Nothing but the lines below from the one with "Figure 2: 3-D, 24" through the one with "Panel 3 (320" should be output, each exactly as given, and no pictures.

* * *

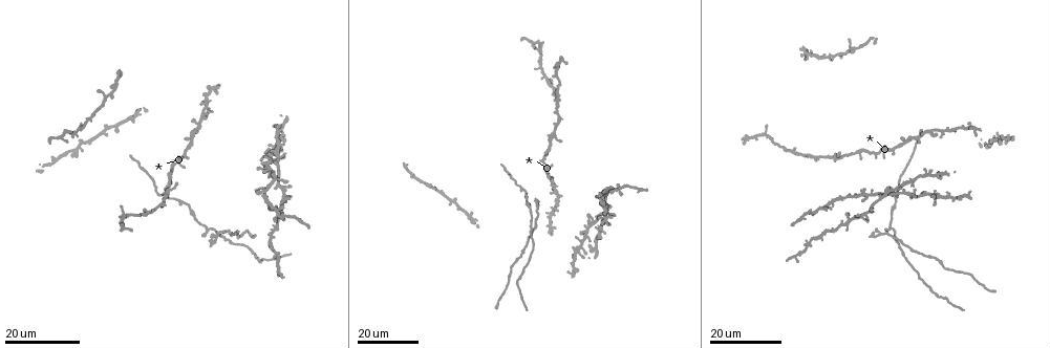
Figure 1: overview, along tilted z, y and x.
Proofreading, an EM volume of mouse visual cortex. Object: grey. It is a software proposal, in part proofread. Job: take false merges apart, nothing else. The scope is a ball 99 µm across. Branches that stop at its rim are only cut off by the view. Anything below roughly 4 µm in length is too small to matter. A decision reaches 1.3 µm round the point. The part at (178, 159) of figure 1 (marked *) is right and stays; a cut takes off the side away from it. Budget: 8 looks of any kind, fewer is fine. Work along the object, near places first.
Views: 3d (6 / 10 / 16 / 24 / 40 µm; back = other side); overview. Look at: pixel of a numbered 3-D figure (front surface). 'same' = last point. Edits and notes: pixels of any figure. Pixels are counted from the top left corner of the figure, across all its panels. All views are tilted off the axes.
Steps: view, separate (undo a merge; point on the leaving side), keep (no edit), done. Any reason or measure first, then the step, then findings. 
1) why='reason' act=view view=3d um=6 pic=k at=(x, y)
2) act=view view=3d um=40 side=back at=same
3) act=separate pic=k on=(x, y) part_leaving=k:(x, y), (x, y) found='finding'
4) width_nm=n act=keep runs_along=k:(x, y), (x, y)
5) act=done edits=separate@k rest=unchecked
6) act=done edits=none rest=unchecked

why='looks like a crossing' act=view view=3d um=24 pic=1 at=(832, 155)

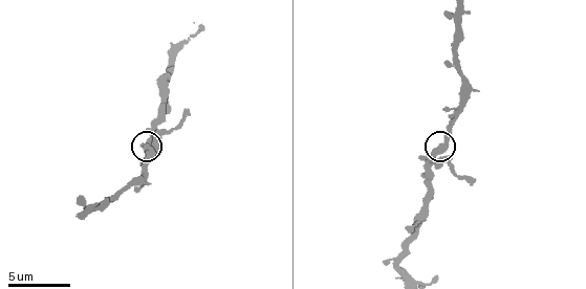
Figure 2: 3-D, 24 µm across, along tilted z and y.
act=view view=3d um=6 pic=2 at=(151, 143)

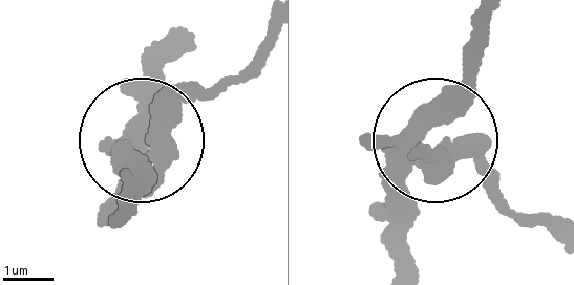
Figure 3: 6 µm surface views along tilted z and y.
width_nm=410 act=separate pic=3 on=(174, 97) part_leaving=3:(157, 149), (170, 118), (243, 74), (271, 23) found='two neurons meet here'

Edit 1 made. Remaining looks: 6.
why='redraw' act=view view=overview

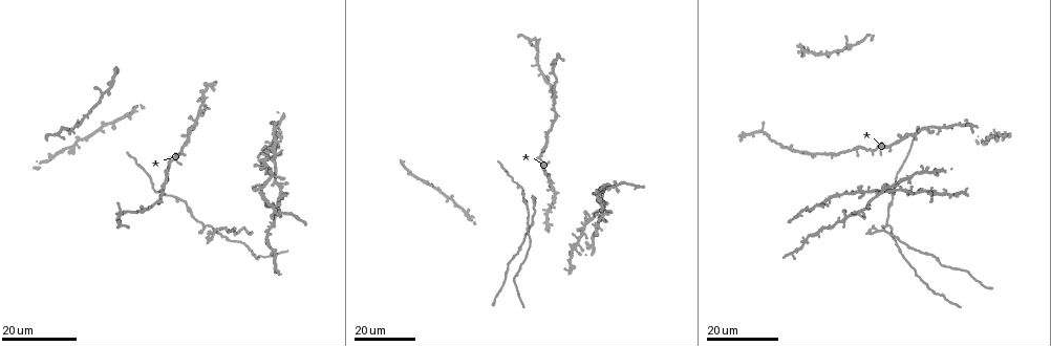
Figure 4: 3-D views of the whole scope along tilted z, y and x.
why='side arm on a straight run' act=view view=3d um=24 pic=4 at=(893, 236)

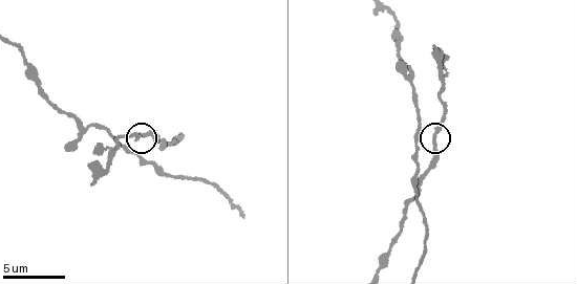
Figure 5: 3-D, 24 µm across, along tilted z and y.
act=view view=3d um=10 pic=5 at=(140, 135)

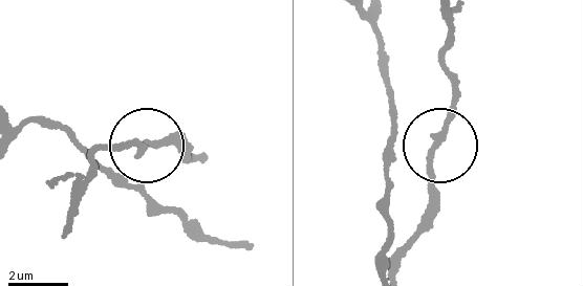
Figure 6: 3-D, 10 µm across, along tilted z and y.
act=keep runs_along=6:(23, 126), (49, 120), (116, 172), (145, 149), (113, 150) found='continuous, no second neuron'

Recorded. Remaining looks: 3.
why='looks like a crossing' act=view view=3d um=16 pic=4 at=(120, 210)

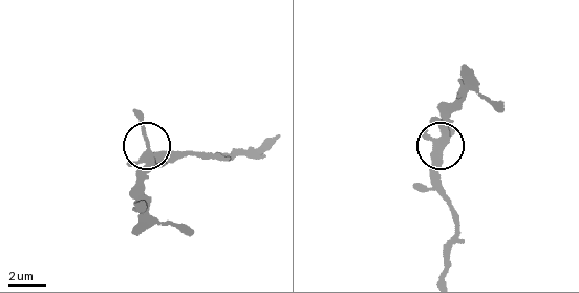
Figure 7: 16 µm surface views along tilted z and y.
act=view view=3d um=6 pic=7 at=(147, 149)

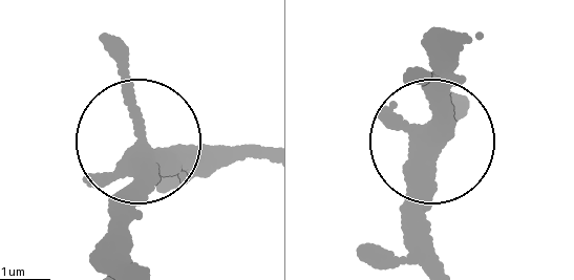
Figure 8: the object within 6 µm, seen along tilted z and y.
width_nm=330 act=keep found='continuous, no second neuron'

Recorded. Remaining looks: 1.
act=done edits=separate@3 rest=unchecked

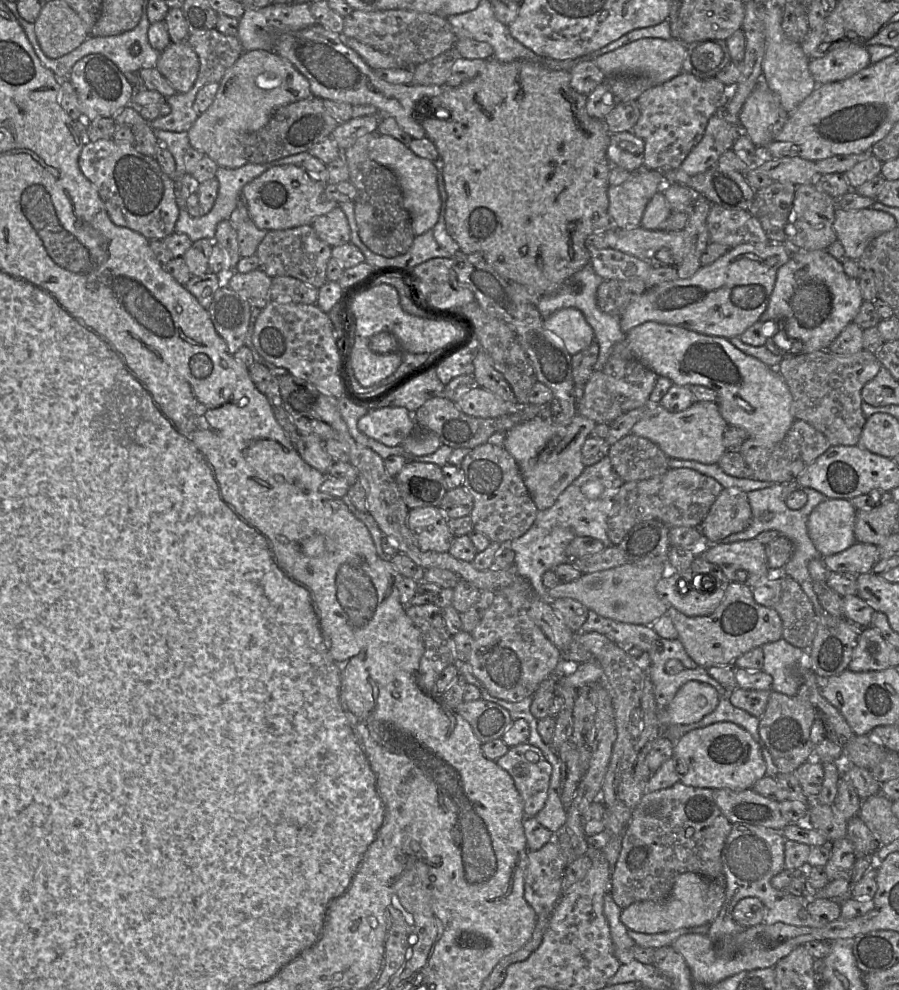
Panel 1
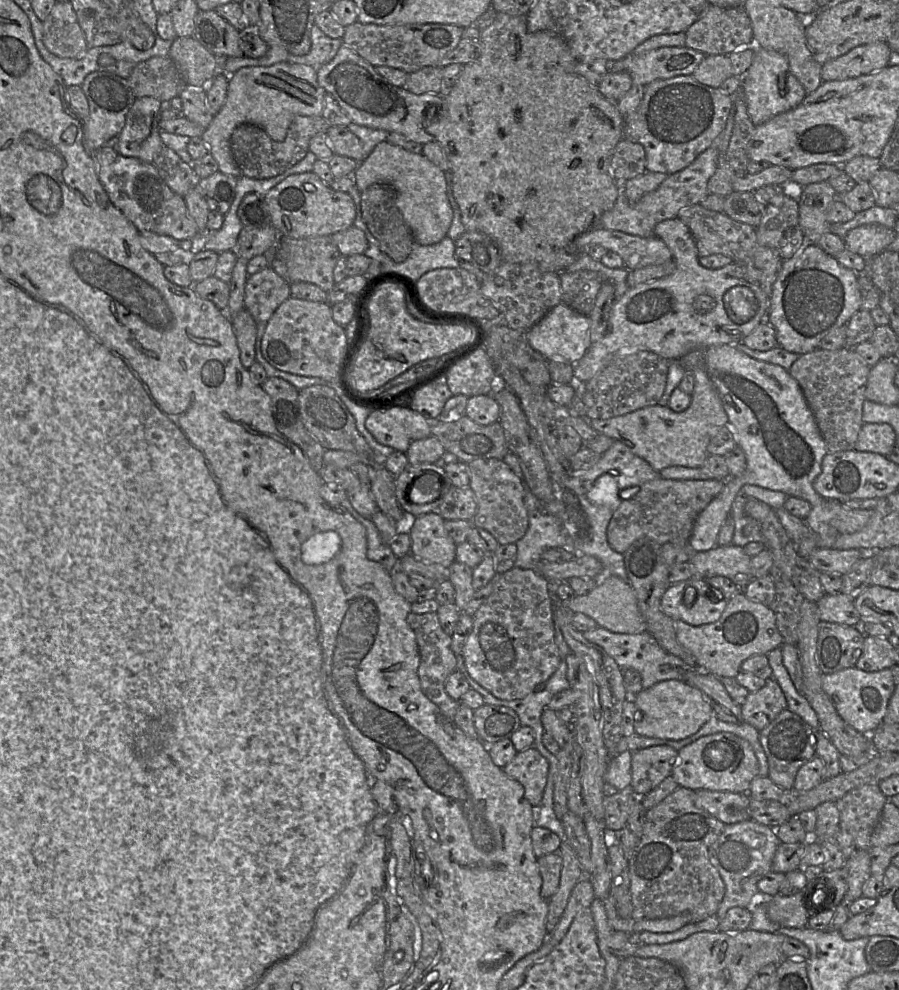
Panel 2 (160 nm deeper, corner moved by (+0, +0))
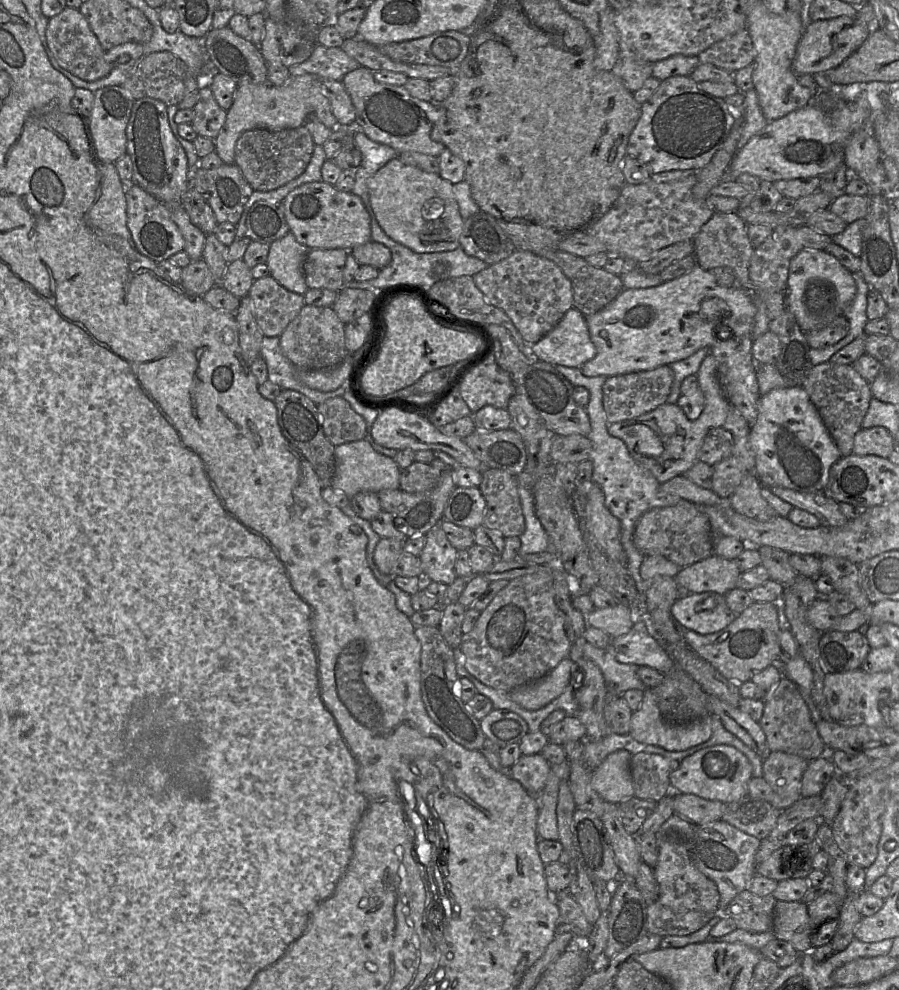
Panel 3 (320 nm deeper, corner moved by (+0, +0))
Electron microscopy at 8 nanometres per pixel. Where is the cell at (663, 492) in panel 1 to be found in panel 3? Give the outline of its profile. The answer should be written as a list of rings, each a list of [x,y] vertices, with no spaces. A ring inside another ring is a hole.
[[[681,500],[674,506],[653,508],[645,512],[636,524],[633,544],[644,556],[663,556],[682,568],[712,555],[715,538],[708,516],[699,506]]]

* * *

[SOLUTION TO THIS PROBLEM]:
Figure 2: 3-D, 24 µm across, along tilted z and y.
act=view view=3d um=6 pic=2 at=(151, 143)

Figure 3: 6 µm surface views along tilted z and y.
width_nm=410 act=separate pic=3 on=(174, 97) part_leaving=3:(157, 149), (170, 118), (243, 74), (271, 23) found='two neurons meet here'

Edit 1 made. Remaining looks: 6.
why='redraw' act=view view=overview

Figure 4: 3-D views of the whole scope along tilted z, y and x.
why='side arm on a straight run' act=view view=3d um=24 pic=4 at=(893, 236)

Figure 5: 3-D, 24 µm across, along tilted z and y.
act=view view=3d um=10 pic=5 at=(140, 135)

Figure 6: 3-D, 10 µm across, along tilted z and y.
act=keep runs_along=6:(23, 126), (49, 120), (116, 172), (145, 149), (113, 150) found='continuous, no second neuron'

Recorded. Remaining looks: 3.
why='looks like a crossing' act=view view=3d um=16 pic=4 at=(120, 210)

Figure 7: 16 µm surface views along tilted z and y.
act=view view=3d um=6 pic=7 at=(147, 149)

Figure 8: the object within 6 µm, seen along tilted z and y.
width_nm=330 act=keep found='continuous, no second neuron'

Recorded. Remaining looks: 1.
act=done edits=separate@3 rest=unchecked

Panel 1
Panel 2 (160 nm deeper, corner moved by (+0, +0))
Panel 3 (320 nm deeper, corner moved by (+0, +0))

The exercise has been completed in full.